New Approach to China
Pence said previous U.S. administrations all but ignored China’s actions—and in many cases actually abetted them. “But those days are over,” he said, and the Trump administration is adopting a new approach.
“We seek a relationship grounded in fairness, reciprocity, and respect for sovereignty, and we have taken strong and swift action to achieve that goal.”
Washington’s new approach, Pence said, includes making the U.S. military stronger, implementing tariffs specifically targeting the advanced industries that Beijing is trying to capture and control, giving a stronger commitment to a free and open Indo-Pacific, forging new trade deals, streamlining international development and finance programs, and giving foreign nations a just and transparent alternative to China’s debt-trap diplomacy.
He said he would travel to Singapore and Papua New Guinea next month to represent the United States at ASEAN and APEC, and would unveil new measures and programs to support a free and open Indo-Pacific on behalf of President Donald Trump.
One of those programs is the BUILD Act, which Trump will soon sign into law. The act provides the means for private enterprise to contribute to the development of low- and lower-middle-income countries.

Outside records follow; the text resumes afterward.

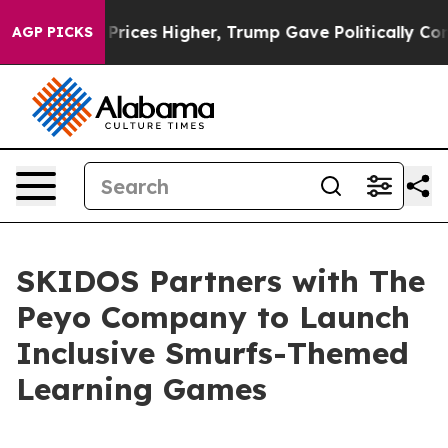
ove oil Prices Higher, Trump Gave Politically Connect
AGP PICKS
SKIDOS Partners with The
Peyo Company to Launch
Inclusive Smurfs-Themed
Learning Games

That’s partially in response to China’s One Belt One Road initiative, which has given the Beijing regime influence in the Pacific, South Asia, and Africa.
“To protect our interests here at home, we’ve strengthened CFIUS—the Committee on Foreign Investment in the United States—heightening our scrutiny of Chinese investment in America, to protect our national security from Beijing’s predatory actions,” Pence said.
‘A Trade Coalition of the Willing’
On Oct. 5, U.S. Commerce Secretary Wilbur Ross signalled that Washington may use a provision in the new trade agreement with Canada and Mexico to put pressure on China to end its bad practices.
The provision in the recently completed USMCA specifies that if one of the three partners enters a free-trade deal with a “non-market” country—the implication being China—it must notify the other two, which may then quit the agreement and form their own trade deal together.
Ross said the provision is “a kind of poison pill” that could be replicated in U.S. trade deals with other countries.
“People can come to understand that this is one of your prerequisites to make a deal,” he told Reuters in an interview.
Washington is currently in talks with Japan and the European Union to find ways to reduce large U.S. trade deficits in certain areas.
On the same day as Pence’s speech, Larry Kudlow, director of the White House National Economic Council, said at the Economic Club of Washington that “China has played fast and loose with the rules” and Trump is trying to level the playing field.
“We are talking to the EU again, we are talking to Japan again, we are moving to what I have characterized as a trade coalition of the willing to confront China,” Kudlow said, according to C-SPAN2.
“The president wants a level playing field, he wants reciprocity. Ultimately, he wants zero tariffs, zero non-tariff barriers, and zero subsidies. This may be painful in some cases. He’s a disrupter, as we know. But again, using [USMCA] as a good win, and we had South Korea, I think these things can be negotiated.”
Kudlow noted that past presidents of both parties paid “lip service” to changing trade practices with China but never followed through.
“Trump is following through,” he said.